Graph Valid Tree medium

Problem Statement

Given n nodes labeled from 0 to n - 1 and a list of edges, where edges[i] = [ui, vi] represents a directed edge from node ui to node vi, determine if the edges form a valid undirected graph that is a tree.

A valid tree is a connected acyclic undirected graph. In other words, it must satisfy the following two properties:

  • Connected: There is a path between every pair of nodes.
  • Acyclic: It contains no cycles.

Example 1

Input: n = 5, edges = [[0,1],[0,2],[0,3],[1,4]] Output: true

Example 2

Input: n = 5, edges = [[0,1],[1,2],[2,3],[3,4],[4,0]] Output: false

Steps

  1. Validate the number of edges: A tree with n nodes has exactly n-1 edges. If the number of edges doesn't match this, it's not a tree.

  2. Detect Cycles using Depth First Search (DFS): We'll use DFS to traverse the graph. We'll keep track of visited nodes and nodes currently in the recursion stack. If we encounter a visited node that's also in the recursion stack, it means we've found a cycle.

  3. Check Connectivity: After DFS, we need to ensure all nodes are visited. If not, the graph is not connected.

  4. Build Adjacency List: Convert the edge list into an adjacency list for easier graph traversal.

Explanation

The solution uses Depth-First Search (DFS) to check for cycles and connectivity simultaneously.

  • Cycle Detection: During DFS, if we encounter a node that is already visited and is currently in the recursion stack (meaning it's part of the current path), we have a cycle.

  • Connectivity Check: After DFS, if the number of visited nodes is less than n, the graph is not connected.

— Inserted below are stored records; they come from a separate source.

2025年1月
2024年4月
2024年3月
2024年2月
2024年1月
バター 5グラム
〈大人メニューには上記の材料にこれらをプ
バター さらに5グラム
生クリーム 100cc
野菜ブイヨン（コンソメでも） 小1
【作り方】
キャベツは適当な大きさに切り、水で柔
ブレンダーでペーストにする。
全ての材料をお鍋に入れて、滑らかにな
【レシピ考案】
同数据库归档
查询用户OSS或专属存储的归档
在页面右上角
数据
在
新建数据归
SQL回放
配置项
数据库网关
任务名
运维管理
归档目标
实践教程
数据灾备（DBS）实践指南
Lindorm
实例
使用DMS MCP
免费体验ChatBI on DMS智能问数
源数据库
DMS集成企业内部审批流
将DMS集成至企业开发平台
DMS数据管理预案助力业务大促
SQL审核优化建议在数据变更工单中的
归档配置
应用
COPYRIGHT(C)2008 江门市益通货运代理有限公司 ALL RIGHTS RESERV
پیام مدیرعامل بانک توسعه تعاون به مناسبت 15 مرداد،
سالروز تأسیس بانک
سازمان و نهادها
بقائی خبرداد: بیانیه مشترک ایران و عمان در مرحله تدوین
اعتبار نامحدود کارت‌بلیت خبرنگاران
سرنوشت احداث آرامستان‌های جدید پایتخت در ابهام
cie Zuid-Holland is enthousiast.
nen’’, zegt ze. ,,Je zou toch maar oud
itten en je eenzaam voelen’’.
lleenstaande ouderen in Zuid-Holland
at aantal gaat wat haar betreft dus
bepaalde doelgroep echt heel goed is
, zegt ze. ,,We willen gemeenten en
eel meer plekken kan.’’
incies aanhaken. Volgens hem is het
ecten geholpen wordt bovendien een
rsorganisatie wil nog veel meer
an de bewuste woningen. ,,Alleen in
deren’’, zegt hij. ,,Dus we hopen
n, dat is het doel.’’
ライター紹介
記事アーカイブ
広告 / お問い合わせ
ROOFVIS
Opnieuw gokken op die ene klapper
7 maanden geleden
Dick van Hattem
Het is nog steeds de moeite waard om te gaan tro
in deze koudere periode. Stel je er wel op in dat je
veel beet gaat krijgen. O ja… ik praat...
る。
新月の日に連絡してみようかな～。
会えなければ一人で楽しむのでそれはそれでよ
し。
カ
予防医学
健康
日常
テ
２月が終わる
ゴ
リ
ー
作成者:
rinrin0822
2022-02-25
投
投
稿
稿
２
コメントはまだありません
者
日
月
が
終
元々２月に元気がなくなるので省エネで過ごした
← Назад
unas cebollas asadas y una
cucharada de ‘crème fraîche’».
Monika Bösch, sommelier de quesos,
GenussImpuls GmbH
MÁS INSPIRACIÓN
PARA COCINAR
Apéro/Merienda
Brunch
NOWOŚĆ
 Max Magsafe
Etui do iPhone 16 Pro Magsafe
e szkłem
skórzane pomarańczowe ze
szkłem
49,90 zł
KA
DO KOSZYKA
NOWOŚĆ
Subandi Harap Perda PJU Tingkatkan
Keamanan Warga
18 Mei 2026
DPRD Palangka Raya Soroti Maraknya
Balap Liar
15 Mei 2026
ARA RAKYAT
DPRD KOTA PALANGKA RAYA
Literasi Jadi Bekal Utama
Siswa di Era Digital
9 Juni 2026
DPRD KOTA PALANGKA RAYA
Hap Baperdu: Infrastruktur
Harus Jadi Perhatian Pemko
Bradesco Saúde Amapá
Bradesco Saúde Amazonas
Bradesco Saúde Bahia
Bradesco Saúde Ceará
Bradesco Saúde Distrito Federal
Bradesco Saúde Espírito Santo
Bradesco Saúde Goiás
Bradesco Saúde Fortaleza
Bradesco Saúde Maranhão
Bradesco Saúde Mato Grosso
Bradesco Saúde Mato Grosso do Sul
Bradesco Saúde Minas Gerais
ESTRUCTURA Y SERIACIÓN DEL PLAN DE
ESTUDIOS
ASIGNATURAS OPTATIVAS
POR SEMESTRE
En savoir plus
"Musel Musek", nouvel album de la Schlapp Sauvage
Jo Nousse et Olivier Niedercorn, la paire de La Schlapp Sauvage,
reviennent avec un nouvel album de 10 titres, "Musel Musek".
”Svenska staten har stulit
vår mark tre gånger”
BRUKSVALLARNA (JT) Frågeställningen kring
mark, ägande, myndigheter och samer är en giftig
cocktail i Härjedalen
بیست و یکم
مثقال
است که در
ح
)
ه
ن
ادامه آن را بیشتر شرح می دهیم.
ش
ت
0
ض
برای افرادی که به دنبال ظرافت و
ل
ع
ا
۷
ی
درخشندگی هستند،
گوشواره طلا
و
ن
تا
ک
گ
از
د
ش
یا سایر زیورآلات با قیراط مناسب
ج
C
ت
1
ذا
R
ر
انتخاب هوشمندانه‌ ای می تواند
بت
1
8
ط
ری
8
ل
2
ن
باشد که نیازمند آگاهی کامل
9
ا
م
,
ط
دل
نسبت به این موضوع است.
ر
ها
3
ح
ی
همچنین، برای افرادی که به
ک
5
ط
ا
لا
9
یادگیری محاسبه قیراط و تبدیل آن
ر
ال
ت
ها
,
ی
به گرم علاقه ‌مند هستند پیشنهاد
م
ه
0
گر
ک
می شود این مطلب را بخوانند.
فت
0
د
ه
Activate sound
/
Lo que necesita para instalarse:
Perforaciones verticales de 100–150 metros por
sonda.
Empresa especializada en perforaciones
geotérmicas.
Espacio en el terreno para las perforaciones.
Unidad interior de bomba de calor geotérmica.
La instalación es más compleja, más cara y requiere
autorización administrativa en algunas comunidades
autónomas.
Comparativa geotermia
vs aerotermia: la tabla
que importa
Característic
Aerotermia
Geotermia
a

The adjacency list representation improves the efficiency of graph traversal compared to searching through the edge list repeatedly.

Code

def validTree(n, edges):
    """
    Determines if a graph represented by edges is a valid tree.

    Args:
        n: The number of nodes in the graph.
        edges: A list of edges, where each edge is a list [u, v] representing a connection between nodes u and v.

    Returns:
        True if the graph is a valid tree, False otherwise.
    """

    # Check edge count:  A tree with n nodes has n-1 edges.
    if len(edges) != n - 1:
        return False

    # Create an adjacency list
    adj = [[] for _ in range(n)]
    for u, v in edges:
        adj[u].append(v)
        adj[v].append(u) # Undirected graph - add edges in both directions

    # DFS to check for cycles and connectivity
    visited = [False] * n
    recursion_stack = [False] * n

    def dfs(node):
        visited[node] = True
        recursion_stack[node] = True

        for neighbor in adj[node]:
            if not visited[neighbor]:
                if not dfs(neighbor):
                    return False  # Cycle detected
            elif recursion_stack[neighbor]:  # Cycle detected
                return False

        recursion_stack[node] = False  # Remove from recursion stack after processing
        return True


    # Start DFS from an arbitrary node (0)
    if not dfs(0):
        return False

    # Check if all nodes are visited
    return all(visited)


# Example Usage
n1 = 5
edges1 = [[0,1],[0,2],[0,3],[1,4]]
print(validTree(n1, edges1)) # Output: True

n2 = 5
edges2 = [[0,1],[1,2],[2,3],[3,4],[4,0]]
print(validTree(n2, edges2)) # Output: False

n3 = 1
edges3 = []
print(validTree(n3, edges3)) # Output: True

n4 = 4
edges4 = [[0,1],[2,3]]
print(validTree(n4, edges4)) # Output: False

Complexity

  • Time Complexity: O(V + E), where V is the number of vertices (nodes) and E is the number of edges. This is due to the DFS traversal.
  • Space Complexity: O(V), primarily due to the visited and recursion_stack arrays, and the adjacency list. In the worst case (a complete graph), the adjacency list would take O(V^2) space, but for a tree, it remains O(V).